## Given request
Update the lines below by replacing "dist" with "distance" everywhere it appears, and leave everything else unchanged. Omit the pictures from your answer.

--- begin ---

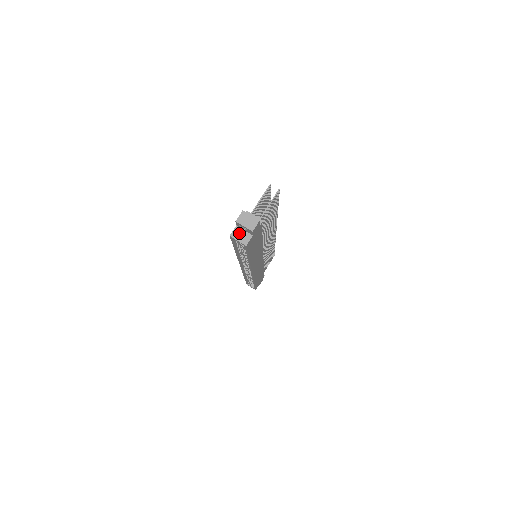
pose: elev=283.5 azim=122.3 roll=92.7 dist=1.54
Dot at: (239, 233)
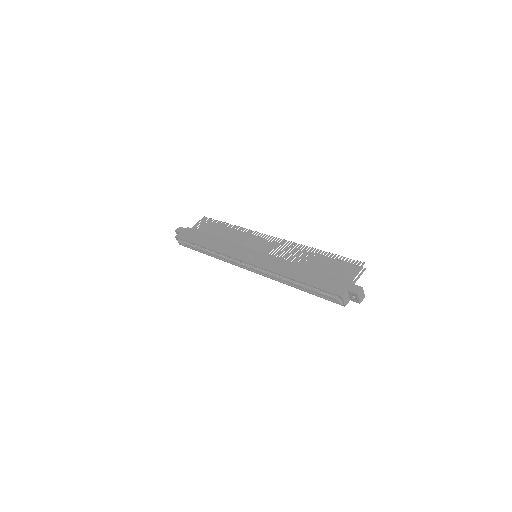
Dot at: (346, 296)
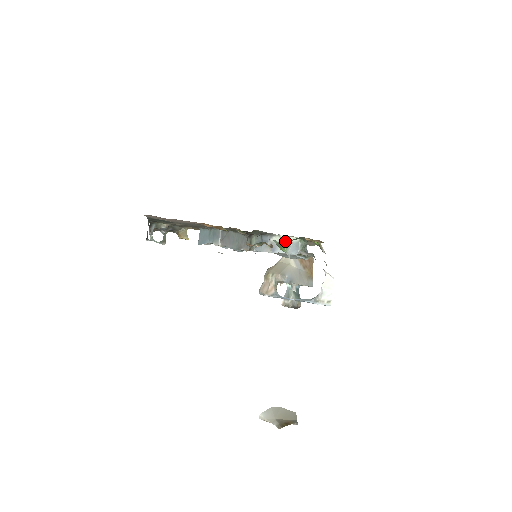
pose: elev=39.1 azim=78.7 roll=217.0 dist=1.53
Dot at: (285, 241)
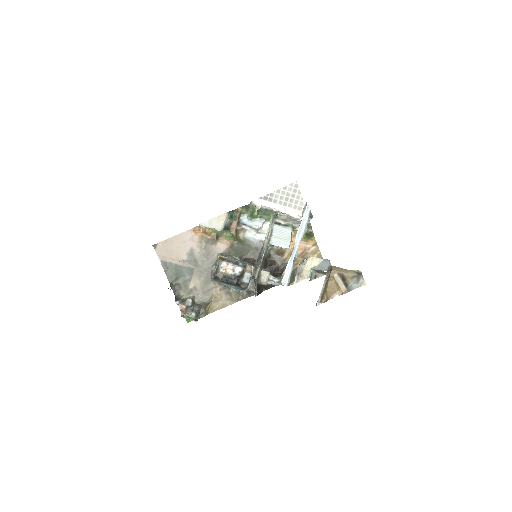
Dot at: (251, 209)
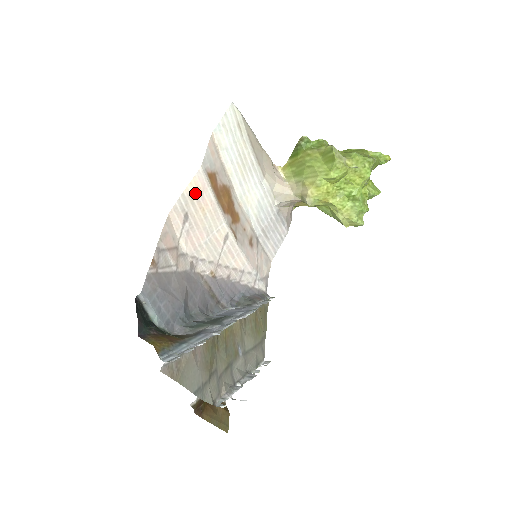
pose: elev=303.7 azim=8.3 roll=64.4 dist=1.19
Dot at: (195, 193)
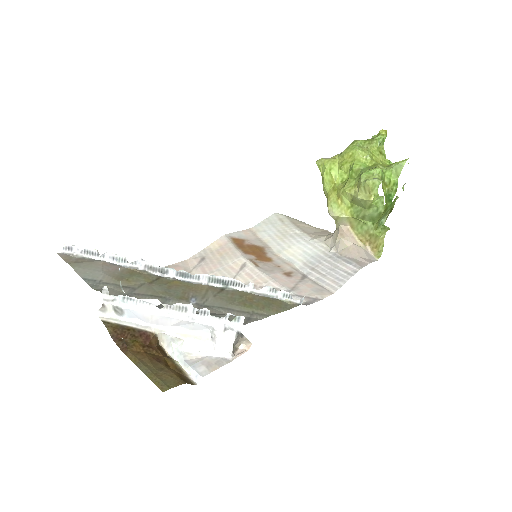
Dot at: (216, 247)
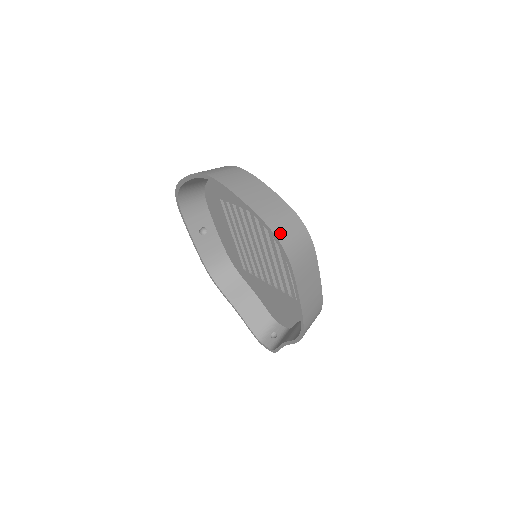
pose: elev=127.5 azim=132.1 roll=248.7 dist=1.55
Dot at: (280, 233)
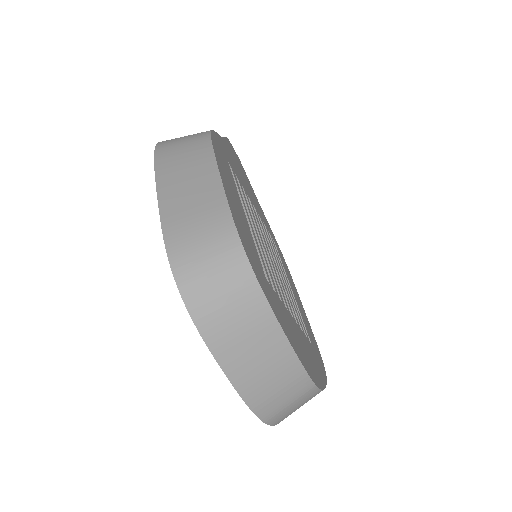
Dot at: occluded
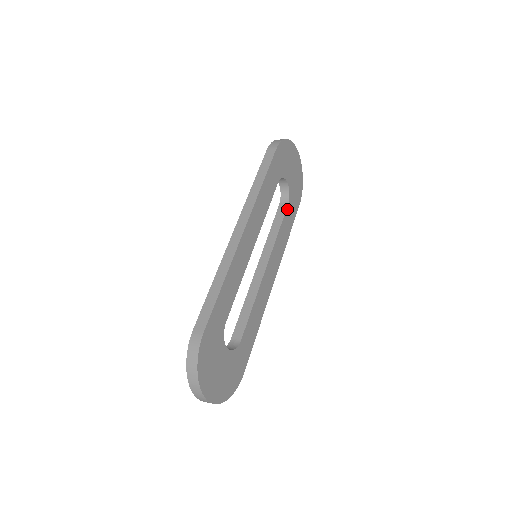
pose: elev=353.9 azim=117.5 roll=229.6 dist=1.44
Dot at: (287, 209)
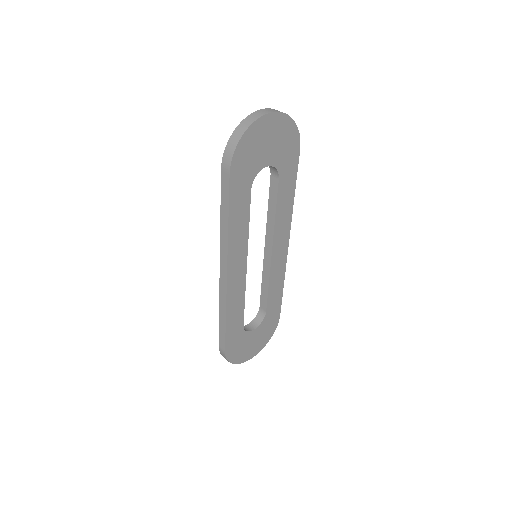
Dot at: (279, 183)
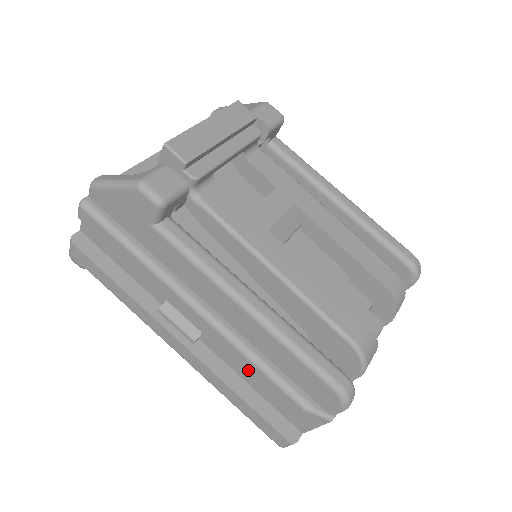
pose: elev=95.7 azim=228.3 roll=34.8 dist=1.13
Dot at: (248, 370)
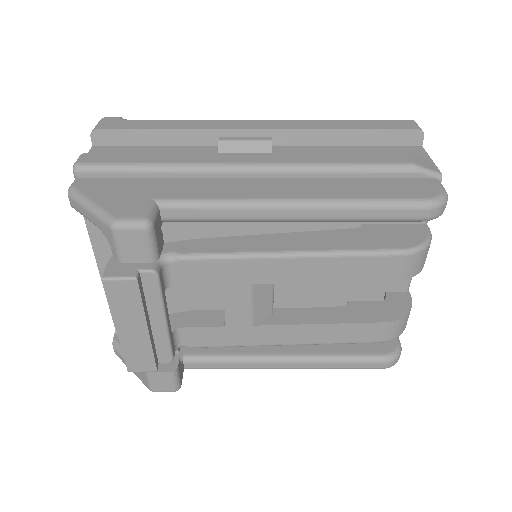
Dot at: occluded
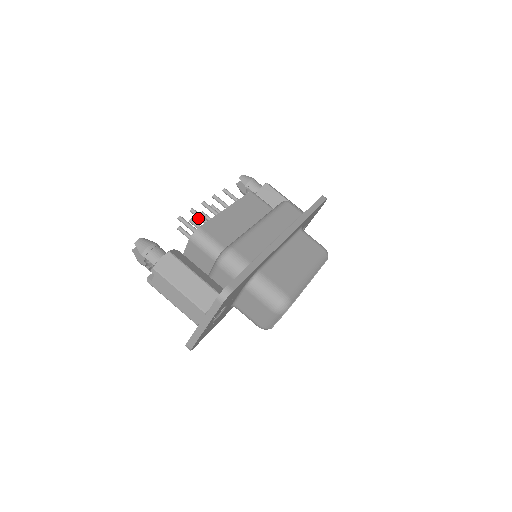
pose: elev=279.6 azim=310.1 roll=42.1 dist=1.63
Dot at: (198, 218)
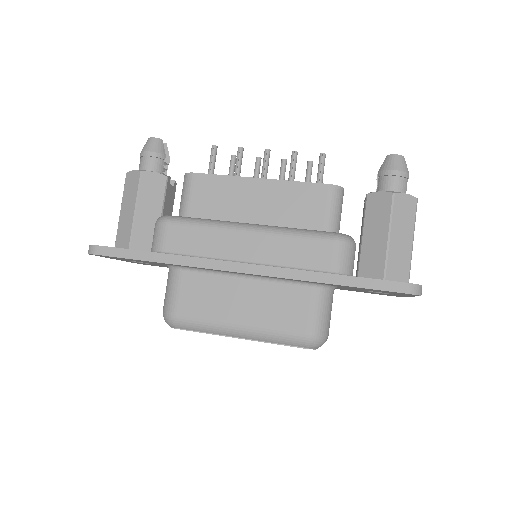
Dot at: (237, 163)
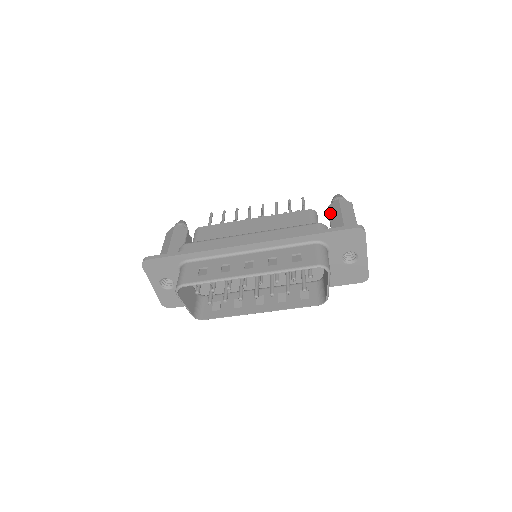
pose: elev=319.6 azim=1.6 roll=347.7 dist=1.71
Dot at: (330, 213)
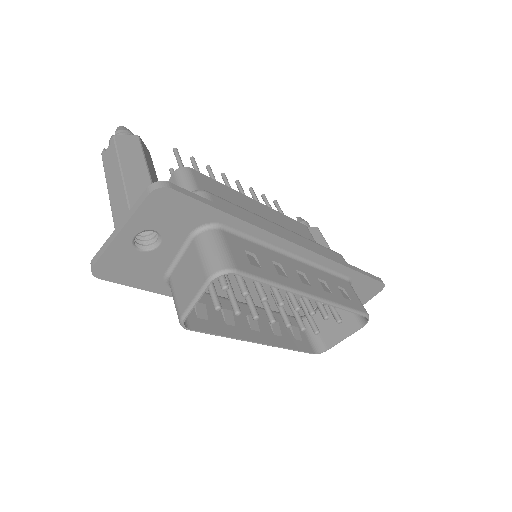
Dot at: occluded
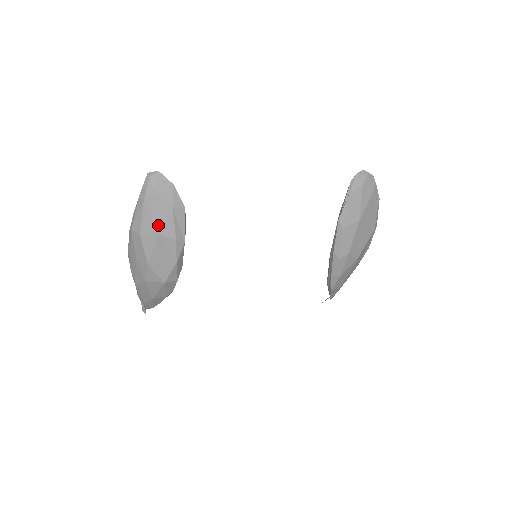
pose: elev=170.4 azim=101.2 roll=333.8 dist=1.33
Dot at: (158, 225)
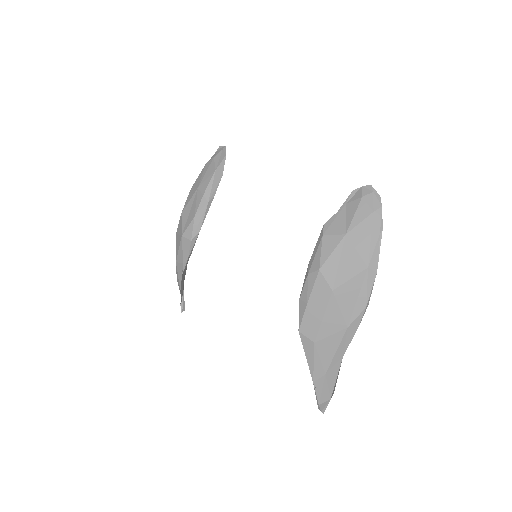
Dot at: (201, 181)
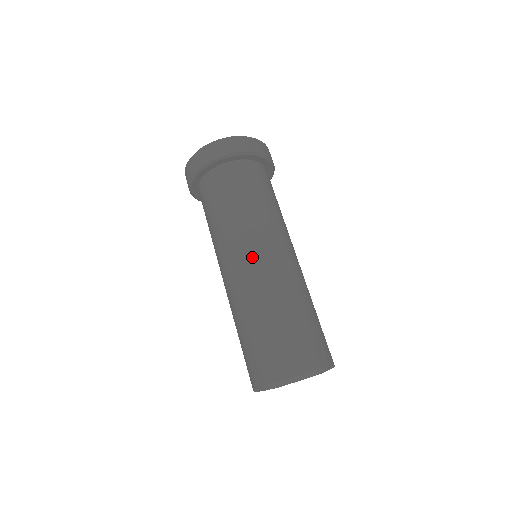
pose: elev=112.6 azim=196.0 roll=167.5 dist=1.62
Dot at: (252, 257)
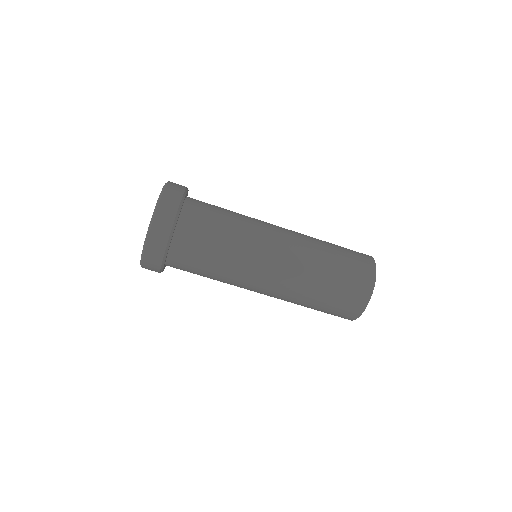
Dot at: (261, 292)
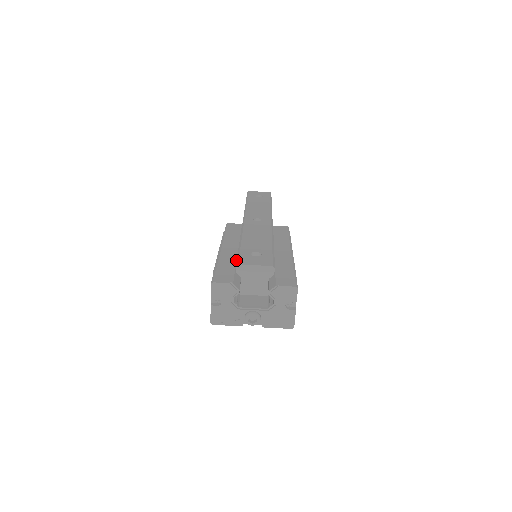
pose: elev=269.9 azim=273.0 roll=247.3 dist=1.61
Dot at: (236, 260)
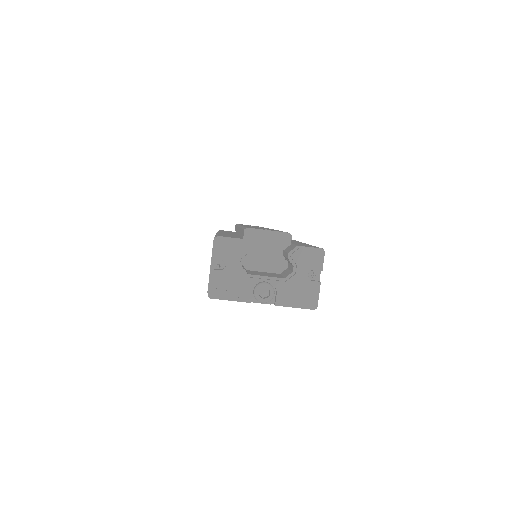
Dot at: occluded
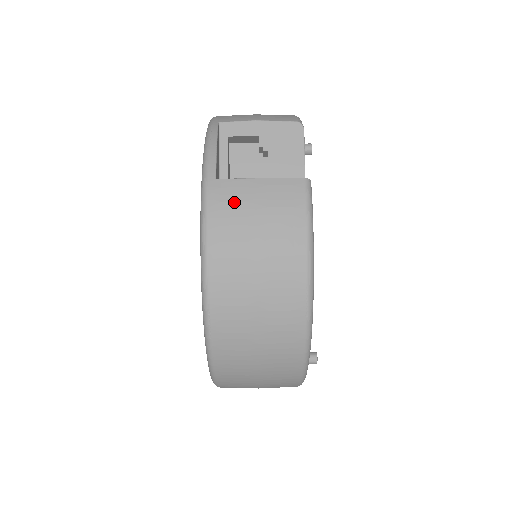
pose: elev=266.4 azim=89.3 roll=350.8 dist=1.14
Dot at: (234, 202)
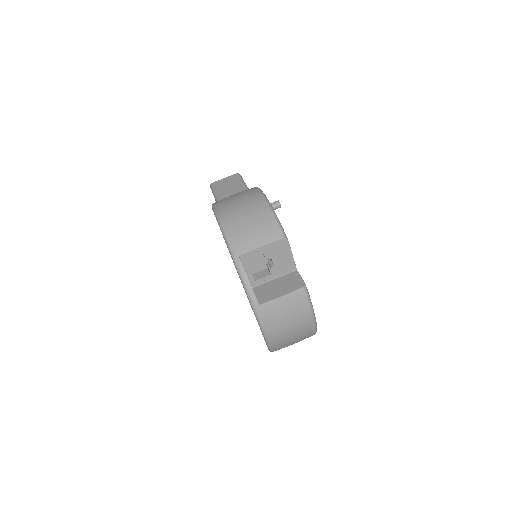
Dot at: (273, 313)
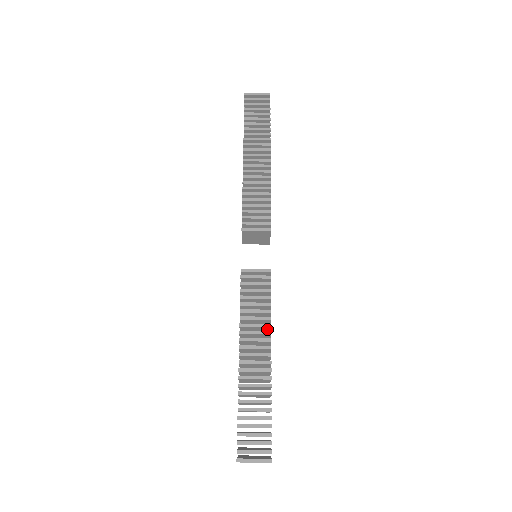
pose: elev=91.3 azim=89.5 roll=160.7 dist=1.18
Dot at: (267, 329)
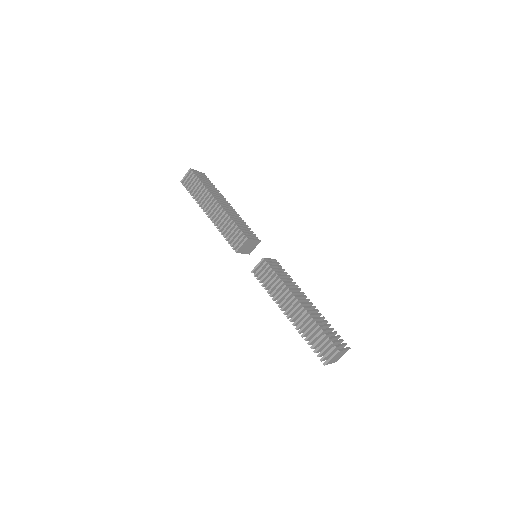
Dot at: occluded
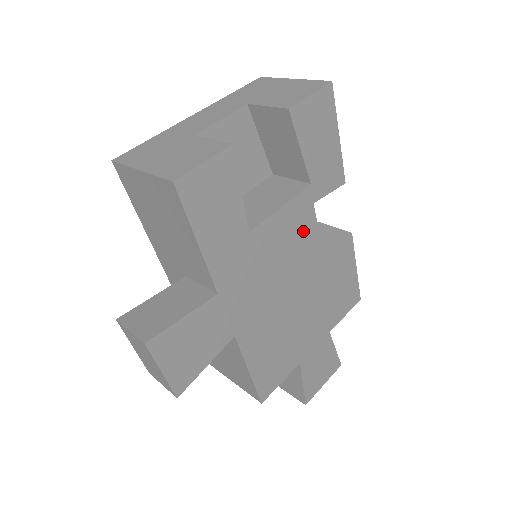
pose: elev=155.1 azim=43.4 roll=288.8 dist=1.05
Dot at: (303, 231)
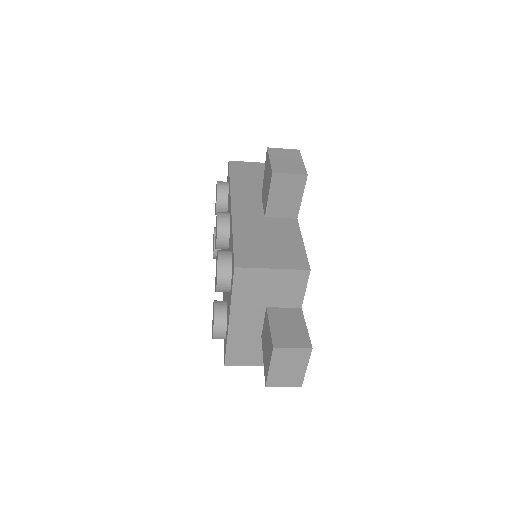
Dot at: occluded
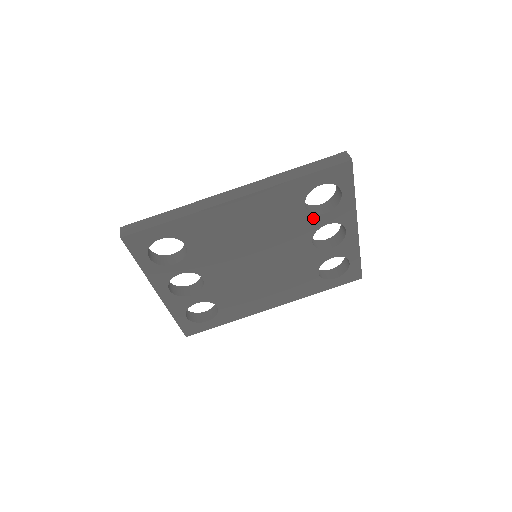
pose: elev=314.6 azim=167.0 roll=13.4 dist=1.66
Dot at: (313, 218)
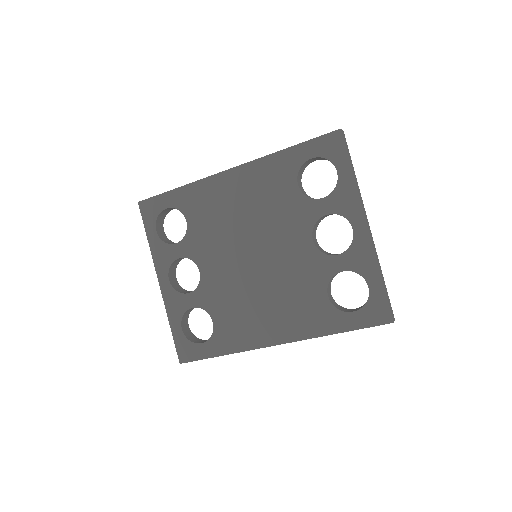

--- end ---

## Solution for this problem
pose: elev=283.5 azim=122.3 roll=92.7 distance=1.54
Dot at: (239, 233)
Dot at: (346, 296)
pose: elev=39.1 azim=78.7 roll=217.0 distance=1.53
Dot at: (285, 241)
Dot at: (251, 209)
pose: elev=303.7 azim=8.3 roll=64.4 distance=1.19
Dot at: (195, 193)
Dot at: (216, 247)
pose: elev=127.5 azim=132.1 roll=248.7 distance=1.55
Dot at: (280, 233)
Dot at: occluded
pose: elev=353.9 azim=117.5 roll=229.6 distance=1.44
Dot at: (287, 209)
Dot at: (279, 183)
pose: elev=95.7 azim=228.3 roll=34.8 distance=1.13
Dot at: (248, 370)
Dot at: occluded
pose: elev=279.6 azim=310.1 roll=42.1 distance=1.63
Dot at: (198, 218)
Dot at: (237, 163)
pose: elev=319.6 azim=1.6 roll=347.7 distance=1.71
Dot at: (330, 213)
Dot at: occluded
pose: elev=170.4 azim=101.2 roll=333.8 distance=1.33
Dot at: (158, 225)
Dot at: (201, 181)
pose: elev=112.6 azim=196.0 roll=167.5 distance=1.62
Dot at: (252, 257)
Dot at: (261, 292)
pose: elev=269.9 azim=273.0 roll=247.3 distance=1.61
Dot at: (236, 260)
Dot at: occluded
pose: elev=266.4 azim=89.3 roll=350.8 distance=1.14
Dot at: (234, 202)
Dot at: (273, 313)
pose: elev=91.3 azim=89.5 roll=160.7 distance=1.18
Dot at: (267, 329)
Dot at: occluded
pose: elev=155.1 azim=43.4 roll=288.8 distance=1.05
Dot at: (303, 231)
Dot at: occluded
pose: elev=314.6 azim=167.0 roll=13.4 distance=1.66
Dot at: (313, 218)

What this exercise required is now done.